Прямо в гнездо аспидов, из коего я лишь недавно спасся. Что ж, так тому и быть.
Я вышел с Шайлоком на жару, таща резной деревянный ящик, в который были сложены пергаменты, чернила и перья. Как выяснилось, с годами Шайлок подрастерял близкое зрение и читать или писать собственные договоры не мог, поэтому заниматься этим приходилось Джессике дома – либо платить нотарию. Умение читать и писать придавало мне ценности. Я почел за лучшее не ставить его в известность, что на другом краю лагуны, на острове стеклодувов Мурано, уже начали изготовлять небольшие линзы, называемые очками: они покоились в оправе, сидящей на переносице, и могли улучшить зрение, потребное для чтения.
Остров мы пересекли по узкой тропе, вдоль которой дома теснились так близко, что нависали над этим переулком своими дубовыми арками верхних этажей. В переулке было прохладно, и ветерок с Адриатики сдувал всю городскую вонь, поэтому другая, солнечная сторона острова, обращенная к городу, где суетились лодочники и торговцы, положительно оскорбила все мои чувства. К тому ж, обряженный в длинный темный кафтан, я чувствовал, как по всей моей спине цветет и струится пот. От жары и духоты венецианского лета мне хотелось удрать в зеленые холмы Англии, омытые дождями и усеянные овцами. В Венеции хоть лошади не водятся, а нечистоты из жилых домов сливаются в воду и уносятся отливами, поэтому как бы просолен и изгваздан рыбой ни был этот город, он менее зловонен, чем Париж или Лондон в летний день.
Шайлок провел меня по причалу к гондоле и жестом велел сесть напротив себя.

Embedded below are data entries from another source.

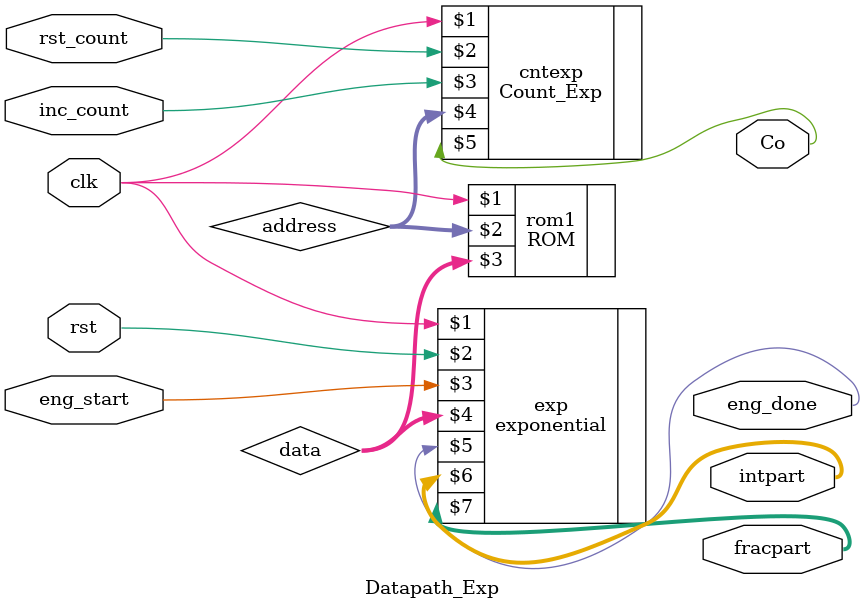
<source format=v>
module Datapath_Exp(input clk, rst, rst_count, inc_count, eng_start
		                ,output Co, eng_done, output[1:0] intpart, output[15:0] fracpart);
	wire [7:0] address;
	wire [15:0] data;
	

	Count_Exp cntexp(clk, rst_count, inc_count,
				           address, Co);

	ROM rom1(clk, address, data);

	exponential exp(clk, rst, eng_start, data, 
		              eng_done, intpart, fracpart);
	
endmodule




</source>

Гондольер перевез нас через широкий транчетто к устью Большого канала. Вода была сине-зелена и так прозрачна, словно подсвечивалась снизу. Я различил, как в глубине движется что-то темное – слишком глубоко, не разобрать, что; может, и тень нашей гондолы. Но не успел я осведомиться об этом у гондольера, как Шайлок потребовал моего внимания.
– Ну, – сказал он. – Ты англичанин?
– Так точно, синьор. Родился и вырос в Песьих Муськах, что на реке Уз.
– Понятно. А старик Гоббо, отец твой, – он венецианец?
– Матушка была англичанка. – Была, само собой. Утопилась, когда я был совсем младенцем, но англичанка такая, что куда там Святому Георгию, хотя я счел, что еврею про это лучше не знать: иудейский пантеон в смысле святых весь состоит из всякой сволочи.